You're very right 2-piper to mention the yield strength as the first pressure to be worried about inside a barrel. For the gun's sake.

Yield strength being that strength at which the steel first deforms with permanent damage, it is always below the maximum tensile strength where, of course, things break because we pulled too hard on them. To give ballpark figures on what yield strength is, simply consider that for high strength steel, yield occurs at about 90% of the maximum burst pressure. For medium steel, the yield occurs at 80% already and for really soft steel, the permanent bulging will start readily at only 60% of the maximum-break-everything pressure.

Most guns fall in the lower-medium 80% bracket, but it depends.

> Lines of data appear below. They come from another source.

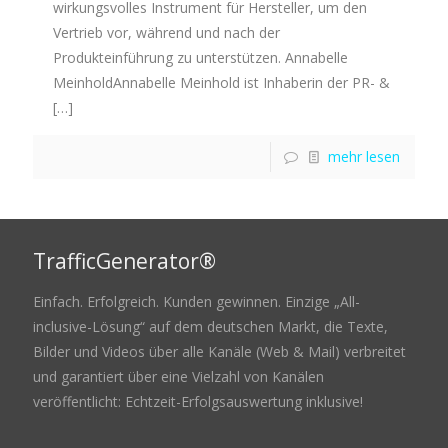
wirkungsvolles Instrument für Hersteller, um den
Vertrieb vor, während und nach der
Produkteinführung zu unterstützen. Annabelle
MeinholdAnnabelle Meinhold ist Inhaberin der PR- &
[…]
mehr lesen
TrafficGenerator®
Einfach. Erfolgreich. Kunden gewinnen. Einzige „All-
inclusive-Lösung“ auf dem deutschen Markt, die Texte,
Bilder und Videos über alle Kanäle (Web & Mail) verbreitet
und garantiert über eine Vielzahl von Kanälen
veröffentlicht: Echtzeit-Erfolgsauswertung inklusive!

Some modern guns are made of high strength steel and the guns discussed in this topic fall in the low range. Damascus does not fall far below the value for my special Mannesmann.

So in my example, we had

unsafe blowup pressure at about one inch beyond the chamber: 21000 PSI

unsafe pressure at which bulging deformations are permanent at 60% since this is a low strength steel barrel to begin with: 12600 PSI

derated to a 50% safety factor which would mean we are just seemingly 10% away from damage - really thin margin for loading errors: 10500 PSI

derated to a 40% safety factor leaving a breathing room of 20% now: 8400 PSI

derated to a 30% safety factor leaving a breathing room of 30%, this is 1 to 2 margin, now: 6300 PSI

The pressure to aim for depends on the risk taking comfort of the operator.. Good call.